您还可以向可视化添加更多信息.您没有记录函数的返回值,您可以添加缩进以可视化调用结构的深度:
def fact(n, _indent=''):
print(f"{_indent}-> fact({n}) called")
if n == 0:
print(f"{_indent}<- fact({n}) returns 1")
return 1
else:
print(f"{_indent} fact({n}) calls fact({n-1}) ->")
recursive_result = fact(n - 1, _indent+' ')
print(f"{_indent} fact({n}) <- received {recursive_result}, multiplying with {n}")

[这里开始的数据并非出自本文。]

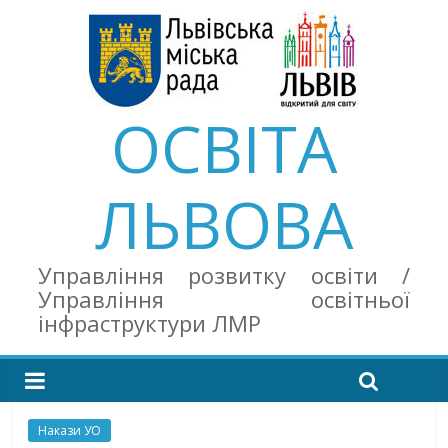
ОСВІТА
ЛЬВОВА
Управління розвитку освіти /
Управління освітньої
інфраструктури ЛМР
Накази УО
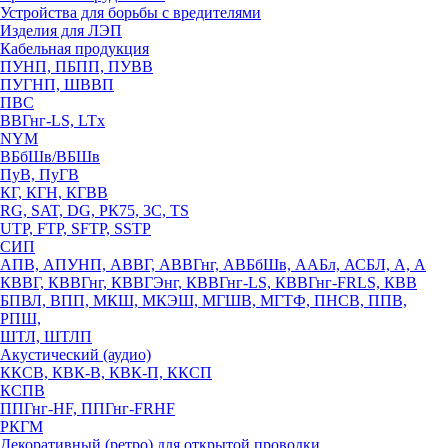
Устройства для борьбы с вредителями
Изделия для ЛЭП
Кабельная продукция
ПУНП, ПБПП, ПУВВ
ПУГНП, ШВВП
ПВС
ВВГнг-LS, LTx
NYM
ВБбШв/ВБШв
ПуВ, ПуГВ
КГ, КГН, КГВВ
RG, SAT, DG, РК75, 3С, TS
UTP, FTP, SFTP, SSTP
СИП
АПВ, АПУНП, АВВГ, АВВГнг, АВБбШв, ААБл, АСБЛ, А, А
КВВГ, КВВГнг, КВВГЭнг, КВВГнг-LS, КВВГнг-FRLS, КВВ
БПВЛ, ВПП, МКШ, МКЭШ, МГШВ, МГТФ, ПНСВ, ППВ,
РПШ,
ШТЛ, ШТЛП
Акустический (аудио)
ККСВ, КВК-В, КВК-П, ККСП
КСПВ
ППГнг-HF, ППГнг-FRHF
РКГМ
Декоративный (ретро) для открытой проводки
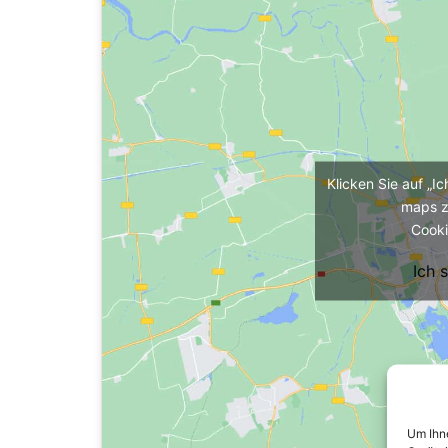
Klicken Sie auf „I
maps z
Cooki
Ich 
Um Ihne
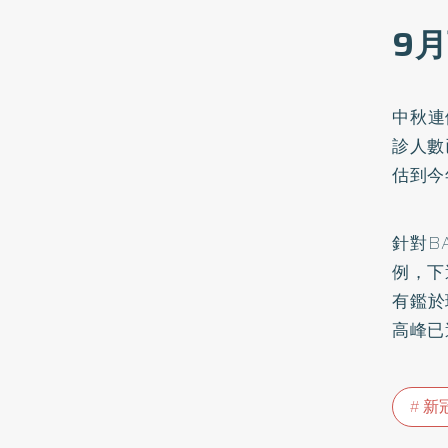
9月
中秋連
診人數
估到今
針對B
例，下
有鑑於
高峰已
新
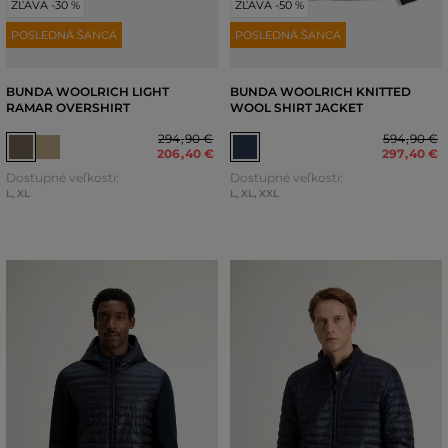
ZĽAVA -30 %
ZĽAVA -50 %
POSLEDNÁ ŠANCA
POSLEDNÁ ŠANCA
BUNDA WOOLRICH LIGHT
BUNDA WOOLRICH KNITTED
RAMAR OVERSHIRT
WOOL SHIRT JACKET
294
,
90 €
594
,
90 €
206
,
40 €
297
,
40 €
Dostupné veľkosti:
Dostupné veľkosti:
L
,
XL
L
,
XL
,
XXL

result = n * recursive_result
print(f"{_indent}<- fact({n}) returns {result}")
return result
产生:
-> fact(5) called
fact(5) calls fact(4) ->
-> fact(4) called
fact(4) calls fact(3) ->
-> fact(3) called
fact(3) calls fact(2) ->
-> fact(2) called
fact(2) calls fact(1) ->
-> fact(1) called
fact(1) calls fact(0) ->
-> fact(0) called
<- fact(0) returns 1
fact(1) <- received 1, multiplying with 1
<- fact(1) returns 1
fact(2) <- received 1, multiplying with 2
<- fact(2) returns 2
fact(3) <- received 2, multiplying with 3
<- fact(3) returns 6
fact(4) <- received 6, multiplying with 4
<- fact(4) returns 24
fact(5) <- received 24, multiplying with 5
<- fact(5) returns 120
120
这里的缩进表明函数是堆栈上的每个单独的命名空间.当一个函数调用另一个函数时,当前函数被"暂停",暂停,它包含的数据放在堆栈顶部,直到它可以恢复.多个函数调用因此全部堆积起来,直到某些东西最终开始将结果返回给调用者,此时前一个函数可以从它们停止的地方恢复,等等.